• **Текст**

%%

Вертижинизм: становление киберэстетических систем

Я думаю, что Маршалл Маклюэн, доживи он до наших дней, назвал бы очередную свою книгу "Сим приходит незваным", адресуясь к популярному названию героев симуляционных игр, воспроизводящих квазиэволюционные системы, населённые "симами". Сейчас можно писать о новой виртуальной реальности, однако же шлемы и перчатки для создания почти полной имитации бытования в иллюзорном мире ещё немало лет будут слишком дороги и сложны, чтобы стать весомым элементом культуры. С другой стороны, огромный стремительно расширяющийся мир изощренных компьютерных игр, забавляться которыми может всякий обладатель среднего по цене "железа", мир, ставший естественной средой погружения уже для многих миллионов людей, всё ещё остается на периферии внимания гуманитарной науки.

Как и прочие застарелые интеллектуалы, я длительное время лишь нечто слышал о мирке компьютерных игрушек, трактуя его снисходительно. Начав работать на компьютере в текстовом редакторе пять лет назад и погрузившись в суету фонда "Культурная инициатива" начальной стадии его развития, я краем глаза замечал иногда, как вспомогательный персонал чем-то там баловался на экранах. Двигались цветные прямоугольнички "Тетриса", а кое у кого нечто быстрое летало и стреляло... Несколько раз я заглядывал в игральные "пещеры" европейских городов, где шустрые подростки лихо управляли всем, что быстро ездит, летает и стреляет, поражаясь сосредоточенной тишине этих странных временных сообществ, где действуют неписаные правила "privacy shoulder to shoulder with another privacy", и разок сразился с опытным стрелком по тарелочкам на электронном стенде.

%%

• **Задание A**
Перескажите короче абзац текста о киберэстетических системах, начинающийся словами «Как и прочие застарелые интеллектуалы», и сохраните его основные факты.

Сохранённые записи данных
%%

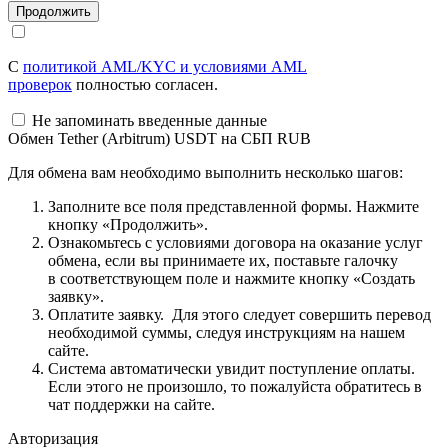
С
политикой AML/KYC и условиями AML
проверок
полностью согласен.
Не запоминать введенные данные
Обмен Tether (Arbitrum) USDT на СБП RUB
Для обмена вам необходимо выполнить несколько шагов:
Заполните все поля представленной формы. Нажмите
кнопку «Продолжить».
Ознакомьтесь с условиями договора на оказание услуг
обмена, если вы принимаете их, поставьте галочку
в соответствующем поле и нажмите кнопку «Создать
заявку».
Оплатите заявку. Для этого следует совершить перевод
необходимой суммы, следуя инструкциям на нашем
сайте.
Система автоматически увидит поступление оплаты.
Если этого не произошло, то пожалуйста обратитесь в
чат поддержки на сайте.
Авторизация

%%

• **Задание B**
Внесите в нумерованный список строки записей, начиная с самого начала записей и заканчивая строкой с «Система автоматически увидит» включительно. Пустые строки пропустите, изображения в ответ не включайте.

• **Итоговый ответ A**
Как и другие интеллектуалы старой закалки, я долго знал о компьютерных играх лишь понаслышке и относился к ним снисходительно. Пять лет назад я начал работать на компьютере в текстовом редакторе. Погрузившись в суету фонда «Культурная инициатива» на начальной стадии его развития, я лишь мельком замечал, как вспомогательный персонал играл в «Тетрис» или во что-то летающее и стреляющее. Несколько раз я заходил в игровые «пещеры» европейских городов. Там меня поражала сосредоточенная тишина подростков, ловко управлявших всем, что ездит, летает и стреляет. Однажды я и сам сразился с опытным стрелком по тарелочкам на электронном стенде.

• **Итоговый ответ B**
1. С
2. политикой AML/KYC и условиями AML
3. проверок
4. полностью согласен.
5. Не запоминать введенные данные
6. Обмен Tether (Arbitrum) USDT на СБП RUB
7. Для обмена вам необходимо выполнить несколько шагов:
8. Заполните все поля представленной формы. Нажмите
9. кнопку «Продолжить».
10. Ознакомьтесь с условиями договора на оказание услуг
11. обмена, если вы принимаете их, поставьте галочку
12. в соответствующем поле и нажмите кнопку «Создать
13. заявку».
14. Оплатите заявку. Для этого следует совершить перевод
15. необходимой суммы, следуя инструкциям на нашем
16. сайте.
17. Система автоматически увидит поступление оплаты.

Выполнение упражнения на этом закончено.